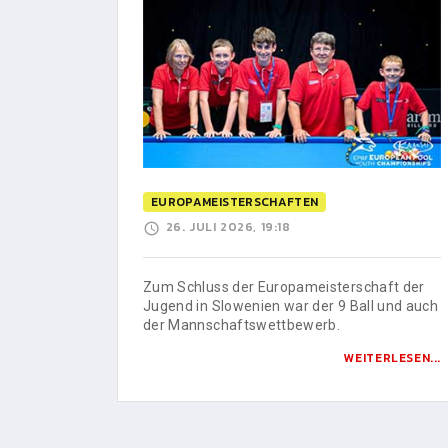
EUROPAMEISTERSCHAFTEN
26. JULI 2026, 19:18
Zum Schluss der Europameisterschaft der
Jugend in Slowenien war der 9 Ball und auch
der Mannschaftswettbewerb.
WEITERLESEN...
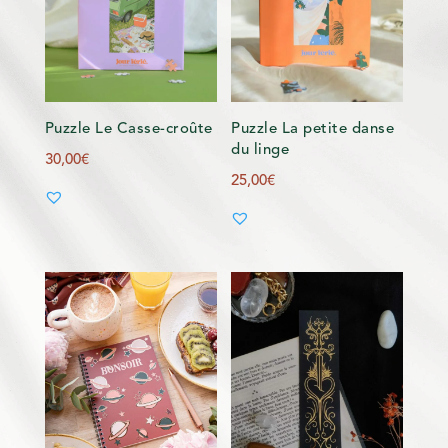
Puzzle Le Casse-croûte
Puzzle La petite danse
du linge
30,00
€
25,00
€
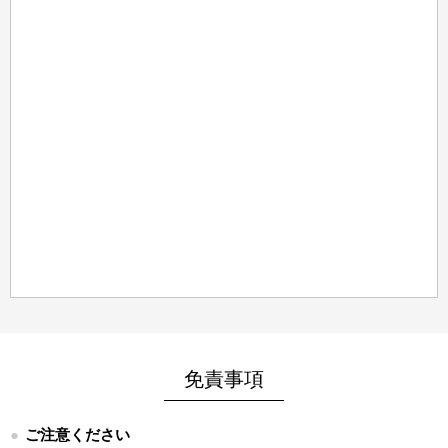
免責事項
ご注意ください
☆ ☆ ☆
# Work request:
Quote the text read from all of the data above line for line, without altering anything, and leave the pictures out of your answer.

# Exercise solution:
EUROPAMEISTERSCHAFTEN
26. JULI 2026, 19:18
Zum Schluss der Europameisterschaft der
Jugend in Slowenien war der 9 Ball und auch
der Mannschaftswettbewerb.
WEITERLESEN...
Puzzle Le Casse-croûte
Puzzle La petite danse
du linge
30,00
€
25,00
€
免責事項
ご注意ください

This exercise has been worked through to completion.